### WHAT YOU SHOULD DO
Show the lines below where "treatment" occurs.

◆ ◆ ◆ ◆

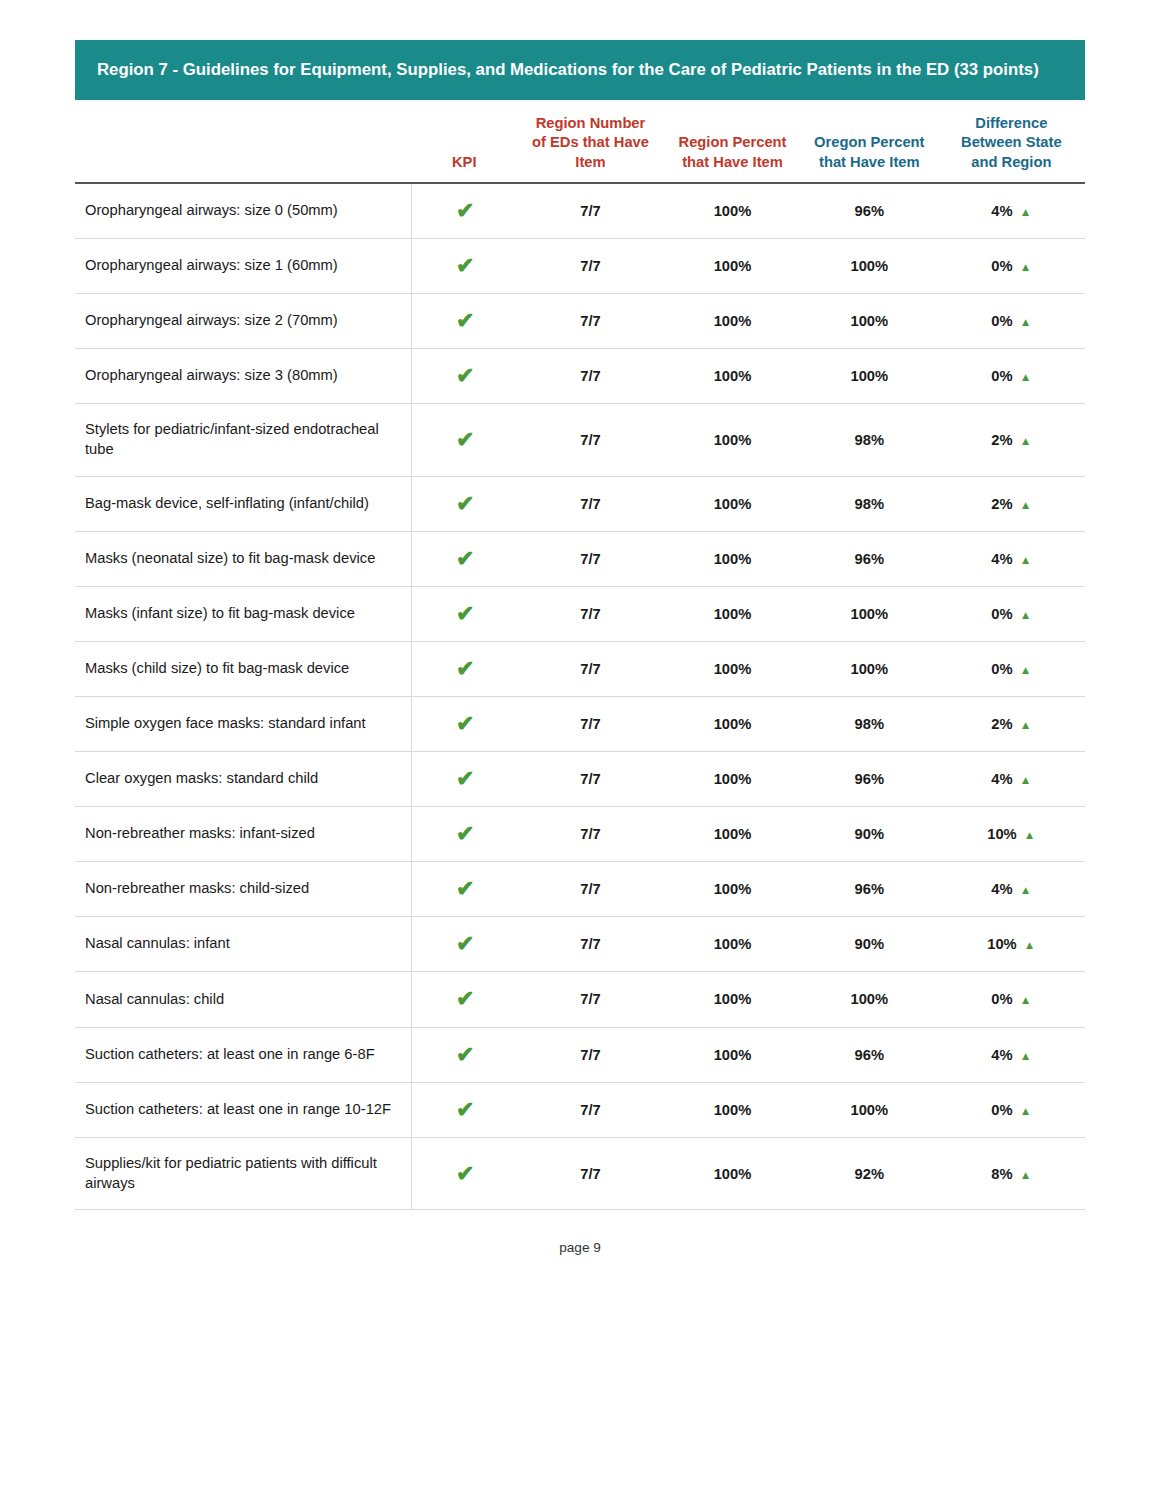Region 7 - Guidelines for Equipment, Supplies, and Medications for the Care of Pediatric Patients in the ED (33 points)
| | KPI | Region Number of EDs that Have Item | Region Percent that Have Item | Oregon Percent that Have Item | Difference Between State and Region |
| --- | --- | --- | --- | --- | --- |
| Oropharyngeal airways: size 0 (50mm) | ✔ | 7/7 | 100% | 96% | 4% ▲ |
| Oropharyngeal airways: size 1 (60mm) | ✔ | 7/7 | 100% | 100% | 0% ▲ |
| Oropharyngeal airways: size 2 (70mm) | ✔ | 7/7 | 100% | 100% | 0% ▲ |
| Oropharyngeal airways: size 3 (80mm) | ✔ | 7/7 | 100% | 100% | 0% ▲ |
| Stylets for pediatric/infant-sized endotracheal tube | ✔ | 7/7 | 100% | 98% | 2% ▲ |
| Bag-mask device, self-inflating (infant/child) | ✔ | 7/7 | 100% | 98% | 2% ▲ |
| Masks (neonatal size) to fit bag-mask device | ✔ | 7/7 | 100% | 96% | 4% ▲ |
| Masks (infant size) to fit bag-mask device | ✔ | 7/7 | 100% | 100% | 0% ▲ |
| Masks (child size) to fit bag-mask device | ✔ | 7/7 | 100% | 100% | 0% ▲ |
| Simple oxygen face masks: standard infant | ✔ | 7/7 | 100% | 98% | 2% ▲ |
| Clear oxygen masks: standard child | ✔ | 7/7 | 100% | 96% | 4% ▲ |
| Non-rebreather masks: infant-sized | ✔ | 7/7 | 100% | 90% | 10% ▲ |
| Non-rebreather masks: child-sized | ✔ | 7/7 | 100% | 96% | 4% ▲ |
| Nasal cannulas: infant | ✔ | 7/7 | 100% | 90% | 10% ▲ |
| Nasal cannulas: child | ✔ | 7/7 | 100% | 100% | 0% ▲ |
| Suction catheters: at least one in range 6-8F | ✔ | 7/7 | 100% | 96% | 4% ▲ |
| Suction catheters: at least one in range 10-12F | ✔ | 7/7 | 100% | 100% | 0% ▲ |
| Supplies/kit for pediatric patients with difficult airways | ✔ | 7/7 | 100% | 92% | 8% ▲ |
page 9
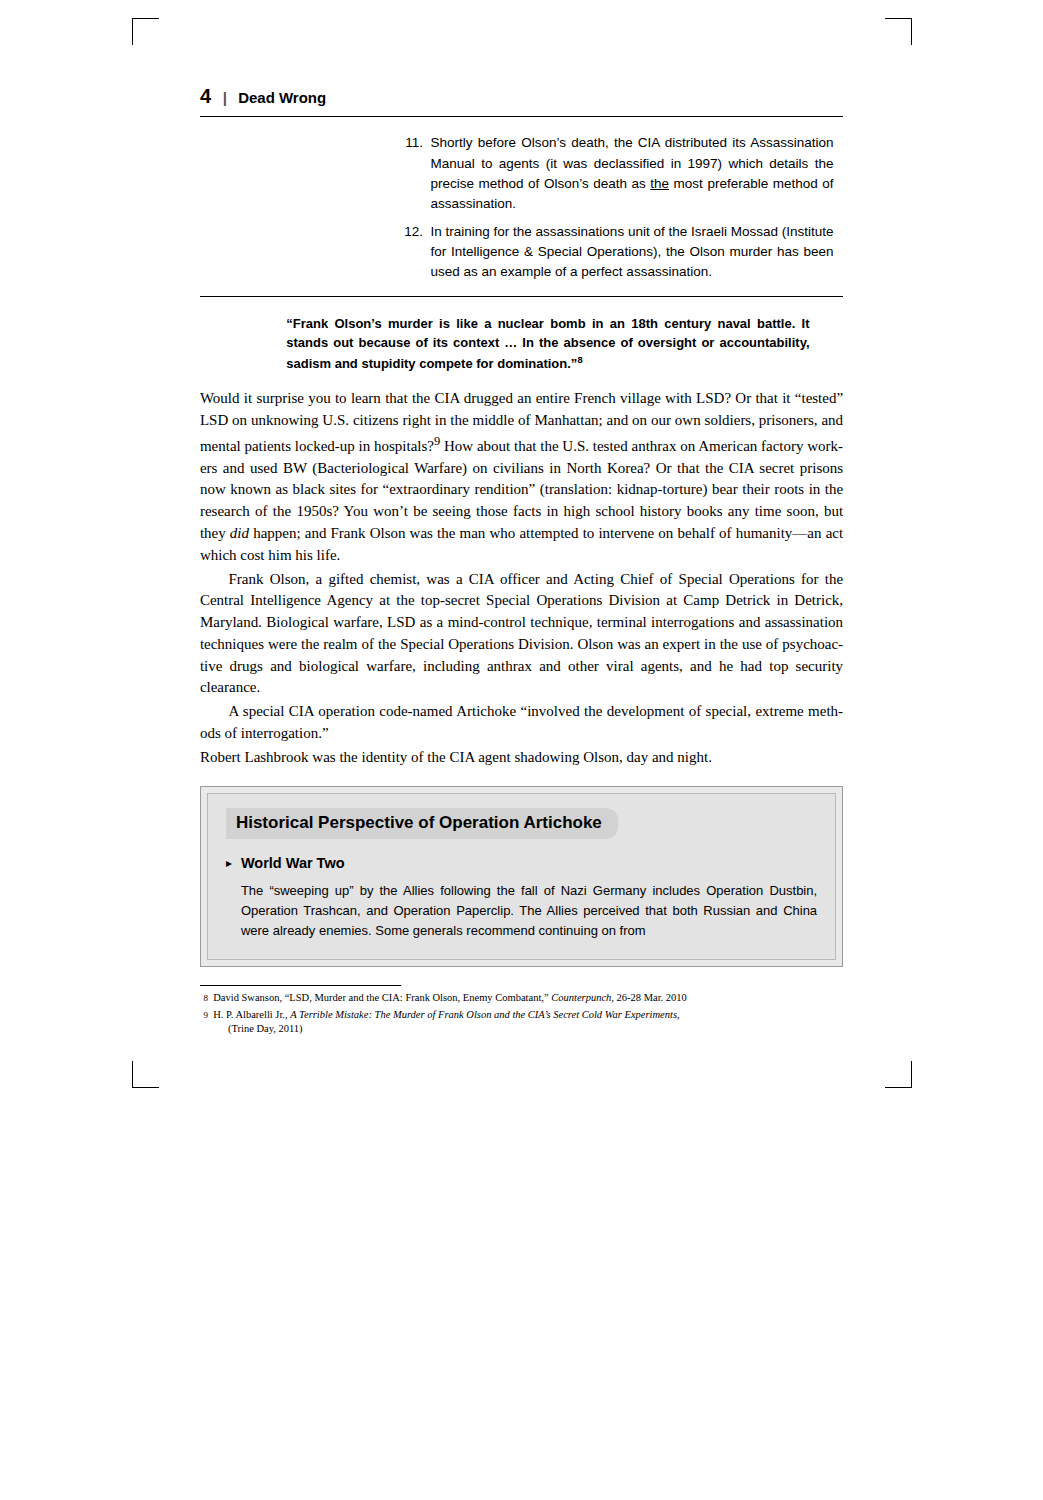4 | Dead Wrong
11. Shortly before Olson’s death, the CIA distributed its Assassination Manual to agents (it was declassified in 1997) which details the precise method of Olson’s death as the most preferable method of assassination.
12. In training for the assassinations unit of the Israeli Mossad (Institute for Intelligence & Special Operations), the Olson murder has been used as an example of a perfect assassination.
“Frank Olson’s murder is like a nuclear bomb in an 18th century naval battle. It stands out because of its context … In the absence of oversight or accountability, sadism and stupidity compete for domination.”8
Would it surprise you to learn that the CIA drugged an entire French village with LSD? Or that it “tested” LSD on unknowing U.S. citizens right in the middle of Manhattan; and on our own soldiers, prisoners, and mental patients locked-up in hospitals?9 How about that the U.S. tested anthrax on American factory workers and used BW (Bacteriological Warfare) on civilians in North Korea? Or that the CIA secret prisons now known as black sites for “extraordinary rendition” (translation: kidnap-torture) bear their roots in the research of the 1950s? You won’t be seeing those facts in high school history books any time soon, but they did happen; and Frank Olson was the man who attempted to intervene on behalf of humanity—an act which cost him his life.
Frank Olson, a gifted chemist, was a CIA officer and Acting Chief of Special Operations for the Central Intelligence Agency at the top-secret Special Operations Division at Camp Detrick in Detrick, Maryland. Biological warfare, LSD as a mind-control technique, terminal interrogations and assassination techniques were the realm of the Special Operations Division. Olson was an expert in the use of psychoactive drugs and biological warfare, including anthrax and other viral agents, and he had top security clearance.
A special CIA operation code-named Artichoke “involved the development of special, extreme methods of interrogation.”
Robert Lashbrook was the identity of the CIA agent shadowing Olson, day and night.
Historical Perspective of Operation Artichoke
▸
World War Two
The “sweeping up” by the Allies following the fall of Nazi Germany includes Operation Dustbin, Operation Trashcan, and Operation Paperclip. The Allies perceived that both Russian and China were already enemies. Some generals recommend continuing on from
8 David Swanson, “LSD, Murder and the CIA: Frank Olson, Enemy Combatant,” Counterpunch, 26-28 Mar. 2010
9 H. P. Albarelli Jr., A Terrible Mistake: The Murder of Frank Olson and the CIA’s Secret Cold War Experiments, (Trine Day, 2011)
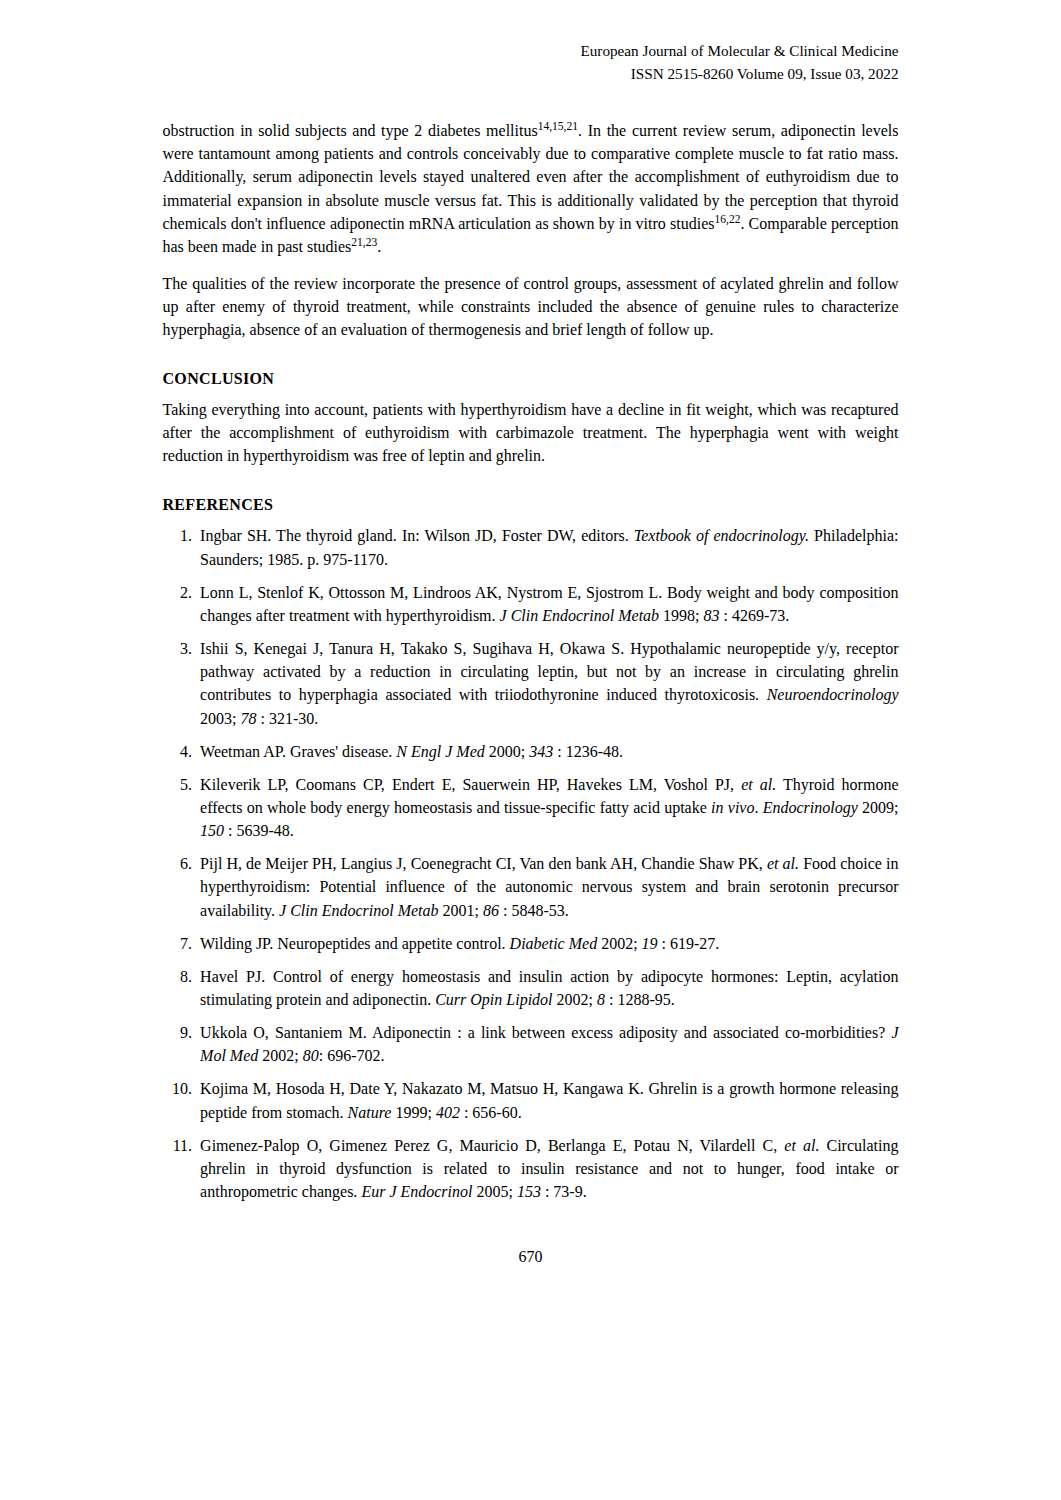European Journal of Molecular & Clinical Medicine ISSN 2515-8260 Volume 09, Issue 03, 2022
obstruction in solid subjects and type 2 diabetes mellitus14,15,21. In the current review serum, adiponectin levels were tantamount among patients and controls conceivably due to comparative complete muscle to fat ratio mass. Additionally, serum adiponectin levels stayed unaltered even after the accomplishment of euthyroidism due to immaterial expansion in absolute muscle versus fat. This is additionally validated by the perception that thyroid chemicals don't influence adiponectin mRNA articulation as shown by in vitro studies16,22. Comparable perception has been made in past studies21,23.
The qualities of the review incorporate the presence of control groups, assessment of acylated ghrelin and follow up after enemy of thyroid treatment, while constraints included the absence of genuine rules to characterize hyperphagia, absence of an evaluation of thermogenesis and brief length of follow up.
Conclusion
Taking everything into account, patients with hyperthyroidism have a decline in fit weight, which was recaptured after the accomplishment of euthyroidism with carbimazole treatment. The hyperphagia went with weight reduction in hyperthyroidism was free of leptin and ghrelin.
References
Ingbar SH. The thyroid gland. In: Wilson JD, Foster DW, editors. Textbook of endocrinology. Philadelphia: Saunders; 1985. p. 975-1170.
Lonn L, Stenlof K, Ottosson M, Lindroos AK, Nystrom E, Sjostrom L. Body weight and body composition changes after treatment with hyperthyroidism. J Clin Endocrinol Metab 1998; 83 : 4269-73.
Ishii S, Kenegai J, Tanura H, Takako S, Sugihava H, Okawa S. Hypothalamic neuropeptide y/y, receptor pathway activated by a reduction in circulating leptin, but not by an increase in circulating ghrelin contributes to hyperphagia associated with triiodothyronine induced thyrotoxicosis. Neuroendocrinology 2003; 78 : 321-30.
Weetman AP. Graves' disease. N Engl J Med 2000; 343 : 1236-48.
Kileverik LP, Coomans CP, Endert E, Sauerwein HP, Havekes LM, Voshol PJ, et al. Thyroid hormone effects on whole body energy homeostasis and tissue-specific fatty acid uptake in vivo. Endocrinology 2009; 150 : 5639-48.
Pijl H, de Meijer PH, Langius J, Coenegracht CI, Van den bank AH, Chandie Shaw PK, et al. Food choice in hyperthyroidism: Potential influence of the autonomic nervous system and brain serotonin precursor availability. J Clin Endocrinol Metab 2001; 86 : 5848-53.
Wilding JP. Neuropeptides and appetite control. Diabetic Med 2002; 19 : 619-27.
Havel PJ. Control of energy homeostasis and insulin action by adipocyte hormones: Leptin, acylation stimulating protein and adiponectin. Curr Opin Lipidol 2002; 8 : 1288-95.
Ukkola O, Santaniem M. Adiponectin : a link between excess adiposity and associated co-morbidities? J Mol Med 2002; 80: 696-702.
Kojima M, Hosoda H, Date Y, Nakazato M, Matsuo H, Kangawa K. Ghrelin is a growth hormone releasing peptide from stomach. Nature 1999; 402 : 656-60.
Gimenez-Palop O, Gimenez Perez G, Mauricio D, Berlanga E, Potau N, Vilardell C, et al. Circulating ghrelin in thyroid dysfunction is related to insulin resistance and not to hunger, food intake or anthropometric changes. Eur J Endocrinol 2005; 153 : 73-9.
670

◆ ◆ ◆ ◆

### ANSWER TO THIS PROBLEM
The qualities of the review incorporate the presence of control groups, assessment of acylated ghrelin and follow up after enemy of thyroid treatment, while constraints included the absence of genuine rules to characterize hyperphagia, absence of an evaluation of thermogenesis and brief length of follow up.
Taking everything into account, patients with hyperthyroidism have a decline in fit weight, which was recaptured after the accomplishment of euthyroidism with carbimazole treatment. The hyperphagia went with weight reduction in hyperthyroidism was free of leptin and ghrelin.
Lonn L, Stenlof K, Ottosson M, Lindroos AK, Nystrom E, Sjostrom L. Body weight and body composition changes after treatment with hyperthyroidism. J Clin Endocrinol Metab 1998; 83 : 4269-73.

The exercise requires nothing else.